There are three possible sources of network filesystem data corruption:

1) Bad locking implementations.  Some Unix-y network filesystems
   products allow to disable locking (in a misguided attempt to increase
   performance), or do not implement locking at all.

   This can happen not only for pure Unix implementations, but also for
   NFS-on-Windows products, and SMB-on-Unix products.  Pure Windows,
   however, is safe from this.  (Please note that most NAS devices are
   not pure Windows.)

2) Bugs.  Older Windows versions have had some bugs, but those were
   fixed, so if you're running the latest updates, you are safe.

3) Intermittent network faults.  Windows can use oplocks (opportunistic
   locks), where the server allows the clients to cache changed data
   locally, even after the lock has been released, and asks for that
   data only when some other client want to read it.  This breaks if
   a network fault prevents the client from sending the changed data to
   the server, and, after a timeout, the server assumes that the client
   has crashed.  In that case, the data could be inconsistent because
   other changed data did make it, or because the changed data will be
   sent to the server too late (when the network works again).

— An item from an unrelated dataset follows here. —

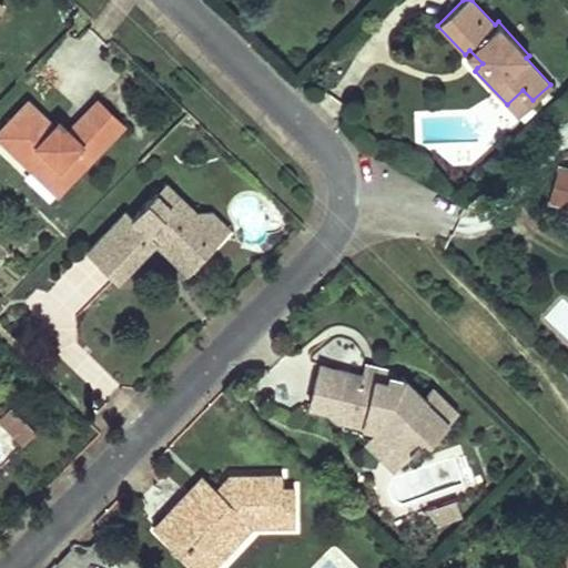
[(469,50),(465,54),(477,68),(483,63),(469,50)]
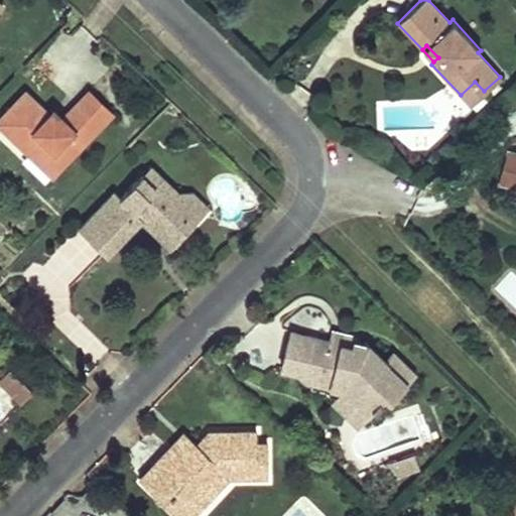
[(484,91),(475,82),(461,95),(470,105),(484,91)]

   TCP/IP is more robust than the NetBEUI/NBF protocol uses by older
   Windows versions, so this problem should be much less likely nowadays.

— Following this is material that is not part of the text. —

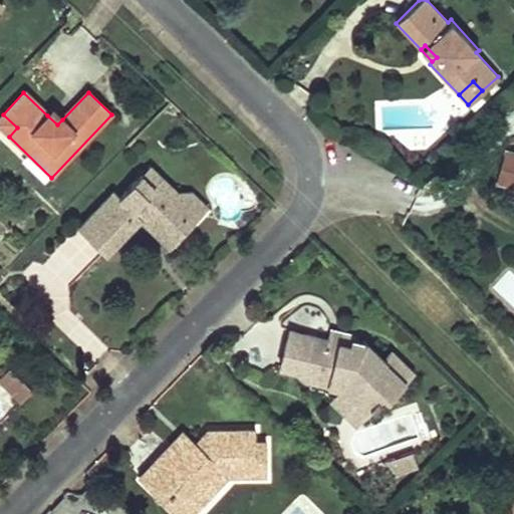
[(52,110),(47,115),(57,124),(62,119),(52,110)]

   Oplocks will not bring a performance improvement if changed data is
   likely to be read by other clients anyway.  So in this case, you
   might want to disable them:
   
https://support.microsoft.com/en-us/help/296264/configuring-opportunistic-locking-in-windows

> My question is, if we limit the application (through other means) to a
> single writer, but allow multiple readers, does that remove the risk of
> database corruption from multiple SQLite processes?

Locks are also used to coordinate between readers and writers, so this
does not actually reduce the risk by much.

> Any notes from other users who had to do something similar in the past?

We have one customer with network-shared SQLite DBs on Windows.  There
are no known problems, but there is very little actual concurrency.